General characteristics
- Class & type: Ropucha-class landing ship
- Displacement: 2,768 long tons (2,812 t) standard; 4,012 long tons (4,076 t) full load;
- Length: 112.5 m (369 ft 1 in)
- Beam: 15.01 m (49 ft 3 in)
- Draught: 4.26 m (14 ft 0 in)
- Ramps: Over bows and at stern
- Installed power: 3 × 750 kW (1,006 hp) diesel generators
- Propulsion: 2 × 9,600 hp (7,159 kW) Zgoda-Sulzer 16ZVB40/48 diesel engines
- Speed: 17.59 knots (32.58 km/h; 20.24 mph)
- Range: 6,000 nmi (11,000 km; 6,900 mi) at 12 knots (22 km/h; 14 mph); 3,500 nmi (6,500 km; 4,000 mi) at 16 knots (30 km/h; 18 mph);
- Endurance: 30 days
- Capacity: 10 × main battle tanks and 340 troops or 12 × BTR APC and 340 troops or 3 × main battle tanks, 3 × 2S9 Nona-S SPG, 5 × MT-LB APC, 4 trucks and 313 troops or 500 tons of cargo
- Complement: 98
- Armament: 2 × AK-725 twin 57 mm (2.2 in) DP guns; 4 × 8 Strela 2 SAM launchers; 2 × 22 A-215 Grad-M rocket launchers;

= Russian landing ship Minsk =

Ropucha-class landing ship

Minsk (Минск) is a of the Russian Navy. The ship was built in the Gdańsk Shipyard in Gdańsk, Poland for the Soviet Navy, and was commissioned in 1983. Minsk is a part of the Russian Black Sea Fleet. On 13 September 2023, the ship was damaged in a Ukrainian missile attack on Sevastopol Shipyard.
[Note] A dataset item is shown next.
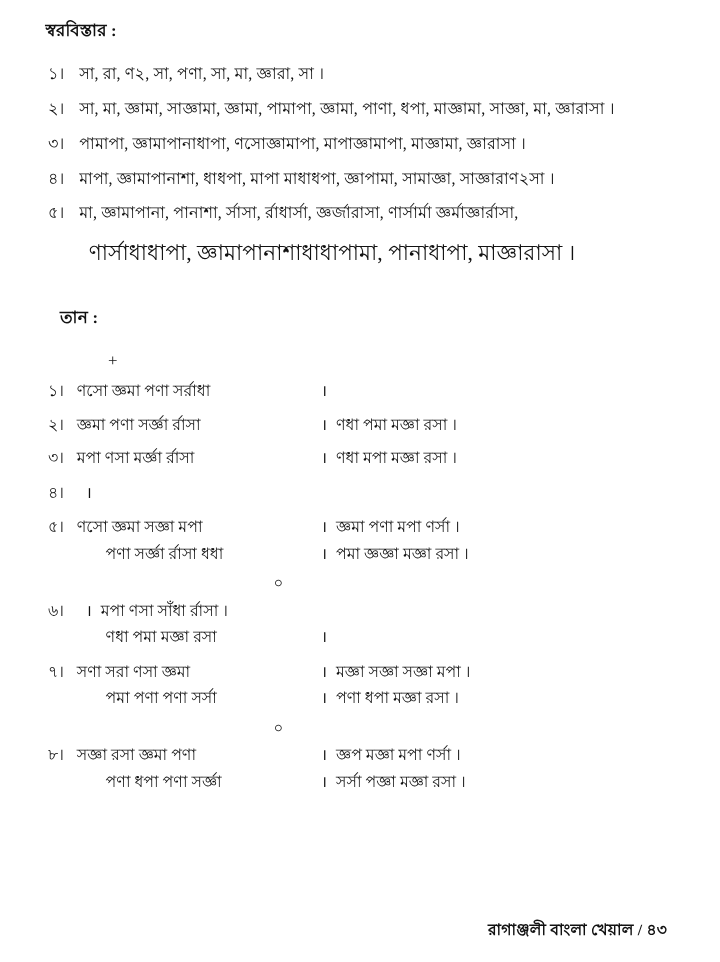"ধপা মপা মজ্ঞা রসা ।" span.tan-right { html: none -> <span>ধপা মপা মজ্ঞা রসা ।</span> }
==Role in the Russo-Ukrainian war==
Minsk was transferred to Sevastopol, travelling through the Dardanelles on 9 February 2022, as part of a fleet of six landing ships brought into the Black Sea on what Russia called exercises, whilst it denied preparing for an attack on Ukraine. At the time there was some speculation that Russia might make an amphibious attack on Ukraine.

===Missile attack on Minsk===
During 2023, a number of different attacks were made on the Russian fleet in Sevastopol, but Minsk remained in port. On 13 September 2023, Russian officials reported aerial and marine attacks on Sevastopol. They said that three naval drones had been destroyed but some cruise missiles had hit the dockyard causing fires and damage to Minsk and the Rostov-na-Donu (B-237). Various sources reported that the attacks were made with the French and UK-supplied Storm Shadow/SCALP cruise missiles launched from a Ukrainian Air Force Sukhoi Su-24 aircraft. Based on open-source imagery, the UK Ministry of Defence has assessed that the vessel has "almost certainly been functionally destroyed" by the strike. Ukraine claimed the two ships were "likely damaged beyond repair", which the Russian government denied and stated they would be repaired and returned to full operational status.

The Ukrainians later also claimed that the strike killed 62 Russian personnel, and that many of them were aboard the ship because Minsk had been scheduled to depart on 14 September for combat duty. In early 2024, it was reported that the Russians would attempt to repair the ship though it was unclear whether this would be possible given the heavy damage sustained.